Case laws connected with Cash credits U/s.68 of Income tax Act 1961.

In Nanak Chandra Laxman Das v. CIT the Allahabad High Court has taken the same view that:
Where any sum is found credited in the books of the assessee, the initial onus is on the assessee to offer an explanation of the nature and source of a cash credit. If the explanation is not found satisfactory or reasonable, the Income-tax Officer can treat such money as the assessee’s income from undisclosed sources. It is not necessary for the Income-tax Officer to locate the exact source of the credits. The assessee can prove the genuineness of the credits by establishing from some plausible evidence the identity of the creditor and his creditworthiness.

In CIT v. Kishorilal Santoshilal it was held that:
In the case of cash credits in the accounts of a firm
(i) there is no distinction between the cash credit entry existing in the books of the firm whether it is of a partner or of a third party;
(ii) the burden to prove the identity, capacity and genuineness is on the firm;
(iii) if the cash credit is not satisfactorily explained, the Income-tax Officer is justified to treat it as income from undisclosed sources;
(iv) the firm has to establish that the amount was actually given by the lender;
(v) the genuineness and regularity in the maintenance of accounts has to be taken into consideration by the taxing authorities, and
(vi) if the explanation is not supported by any documentary or other evidence,
then the deeming fiction created by Section 68 of the Income-tax Act, 1961, can be invoked.

III. The absence of a satisfactory explanation by the assessee about the nature and source of the sum credited.

III. A. Assessee can furnish alternative explanations:
Section 68 provides that where any sum is found credited in the books of an assessee maintained for any previous year, and the assessee offers no explanation about the nature and source thereof or the explanation offered by him is not, in the opinion of the ITO, satisfactory, the sum so credited may be charged to income-tax as the income of the assessee of that previous year. The section, on a proper construction, does not debar the assessee from offering alternative explanations and if either of them is accepted, the cash credit cannot be charged as the income of the assessee. Therefore, an assessee can furnish alternative explanations, and if any one of them is accepted, the cash credit cannot be charged as the income of the assessee.

III. B. Assessing Officer “must” be satisfied:
The section requires that the assessing officer must be satisfied that the explanation offered by the assessee is genuine. Section 68 of the Act does not stop at advancing of explanation about the nature and source of any sum found credited in the books by the assessee; the Assessing Officer is also required to be satisfied that the explanation offered by the assessee is acceptable and/or in other words, genuine. When the law has given to the Assessing Officer discretion and it is his satisfaction upon which genuineness has to be decided, his inference on the basis of the facts is a finding of fact.

In CIT v. Daulat Ram Rawatmull, the Supreme Court held that the fact that the depositor had not been able to give a satisfactory explanation regarding the source of deposit would not be decisive even of the matters as to whether the depositor was or was not the owner of the amount, that a person could still be held to be the owner of a sum of money even though the explanation furnished by him regarding the source of that money was found to be incorrect, and that from the simple fact that the explanation regarding the source of the money had been found to be false, it would be a remote and farfetched conclusion to hold that the money belonged to the assessee.

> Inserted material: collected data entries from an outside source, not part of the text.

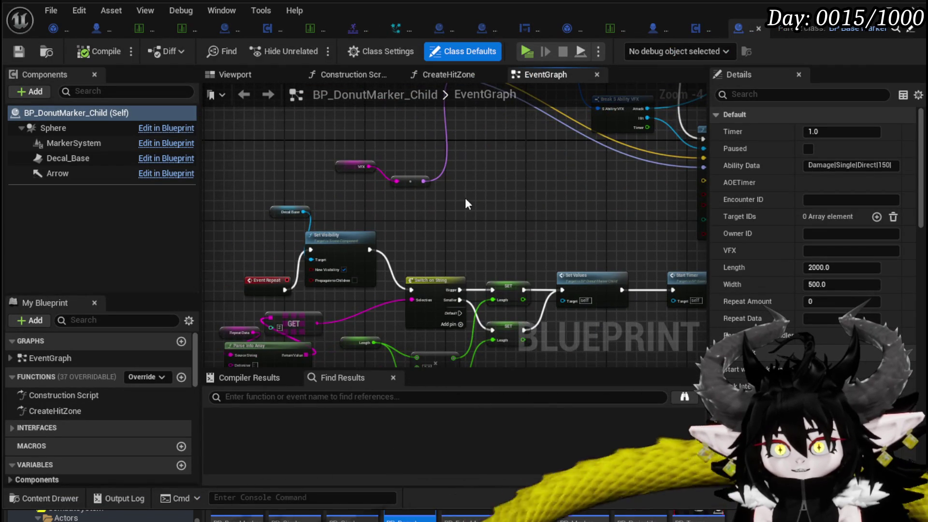
pyautogui.moveTo(476, 200); pyautogui.dragTo(463, 138)
pyautogui.moveTo(299, 217); pyautogui.dragTo(240, 209)
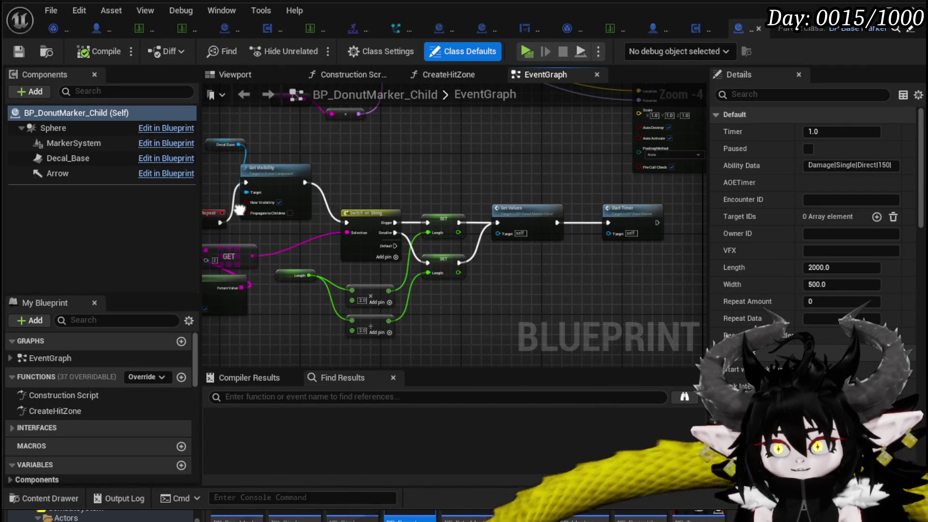
pyautogui.scroll(1, 400, 189)
pyautogui.scroll(-1, 401, 188)
pyautogui.moveTo(402, 193)
pyautogui.mouseDown()
pyautogui.moveTo(379, 213)
pyautogui.moveTo(456, 226)
pyautogui.moveTo(619, 226)
pyautogui.mouseUp()
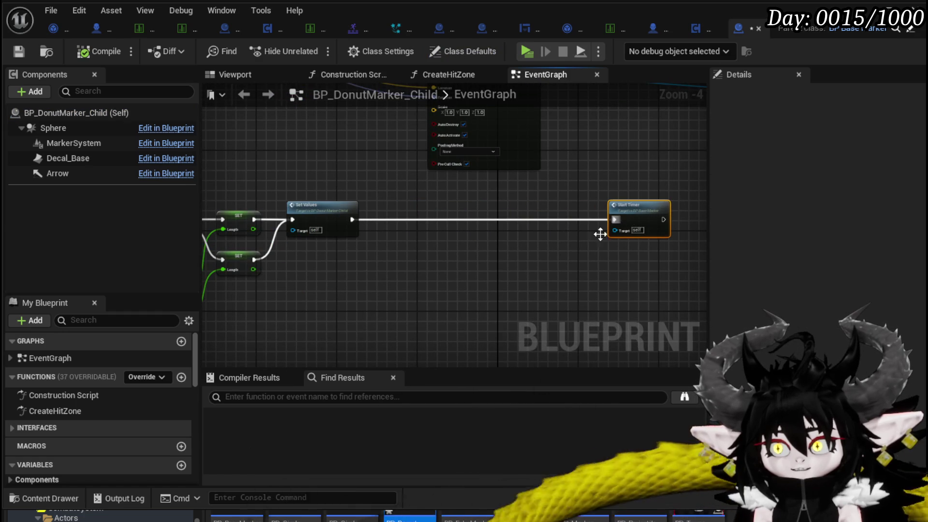
pyautogui.click(15, 54)
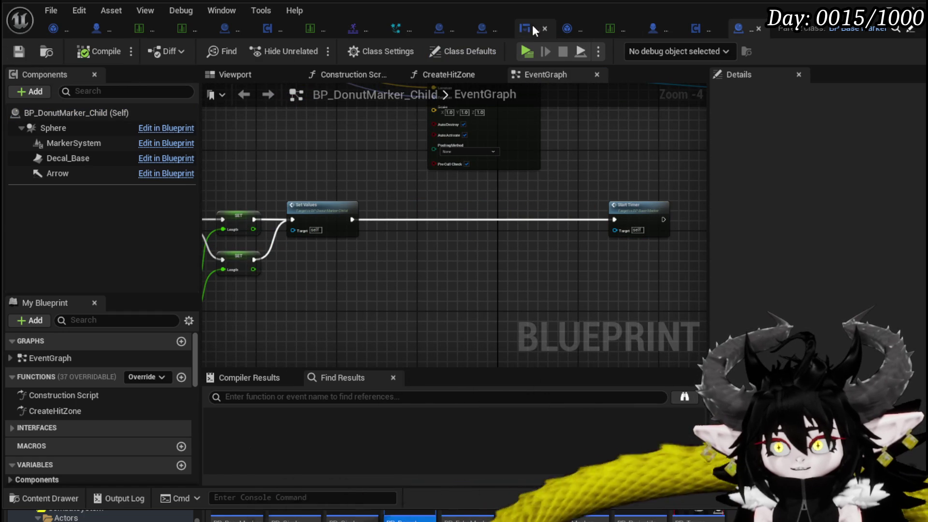
# Close BP_BaseMarker to show BP_LineMarker_Child's Reset Marker and cast nodes.
pyautogui.click(488, 28)
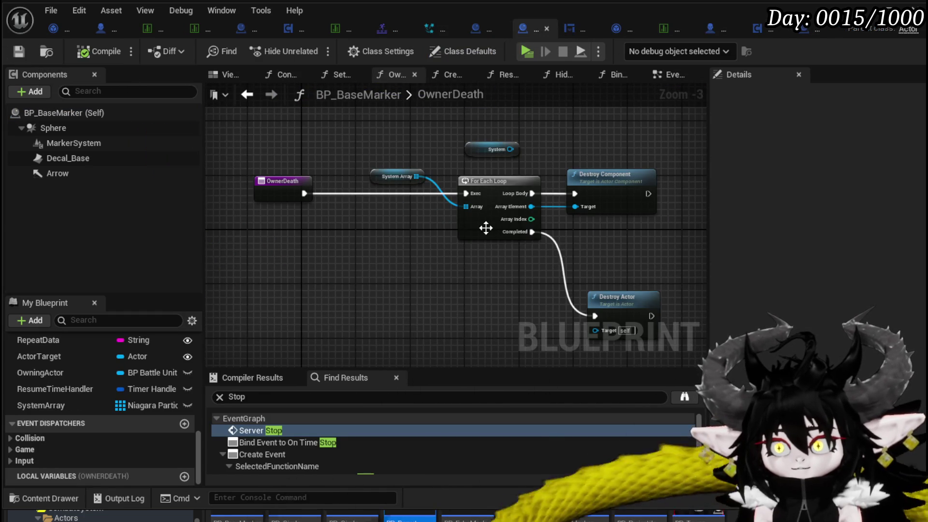
pyautogui.middleClick(477, 32)
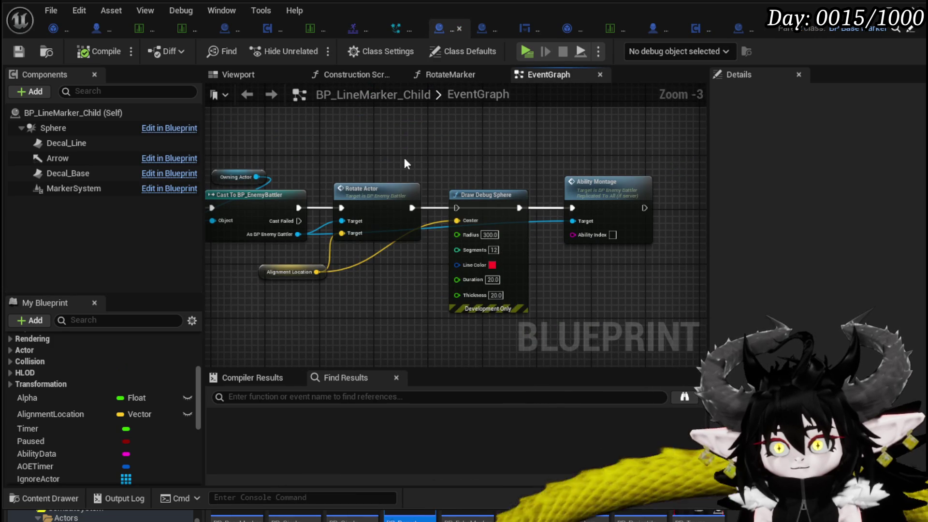
pyautogui.moveTo(613, 240)
pyautogui.mouseDown()
pyautogui.moveTo(436, 340)
pyautogui.moveTo(547, 165)
pyautogui.moveTo(472, 176)
pyautogui.moveTo(391, 161)
pyautogui.moveTo(361, 167)
pyautogui.moveTo(473, 181)
pyautogui.moveTo(556, 168)
pyautogui.moveTo(369, 170)
pyautogui.mouseUp()
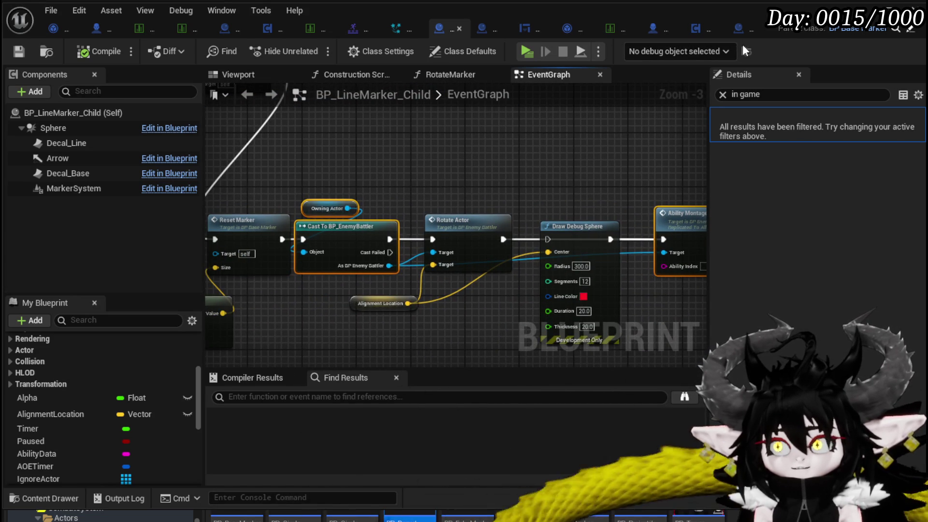
# Paste and wire Set Values → Cast To BP_EnemyBattler → Ability Montage → Start Timer.
pyautogui.click(739, 28)
pyautogui.click(424, 255)
pyautogui.press('ctrl+v')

III. C. Unexplained cash credit “may” be charged to income-tax: The section requires that the assessing officer must be satisfied that the explanation offered by the assessee is genuine; but it also provides that in the absence of a satisfactory explanation, the unexplained cash credit “may” be charged to income tax- therefore, the unsatisfactory explanation does not automatically result in deeming the amount credited in the books as income of the assessee.

The phraseology of section 68 is clear. The Legislature has laid down that in the absence of a satisfactory explanation, the unexplained cash credit may be charged to income-tax as the income of the assessee of that previous year. The legislative mandate is not in terms of the words “shall be charged to income-tax as the income of the assessee of that previous year”. In CIT v. Smt. P. K. Noorjahan, the Supreme Court while interpreting similar phraseology used in section 69 has held that in creating the legal fiction the phraseology employs the word “may” and not “shall”. Thus the unsatisfactoriness of the explanation does not and need not automatically result in deeming the amount credited in the books as the income of the assessee.

Therefore, according to Section 68, the first burden is on the assessee to satisfactorily explain the credit entry in the books of account of the previous year. If the explanation given by the assessee is satisfactory, then that entry will not be charged with the income of the previous year of the assessee. In case the explanation offered by the assessee is not satisfactory or the source offered by the assessee-firm is not satisfactory, then in that case, the amount should be taken to be the income of the assessee.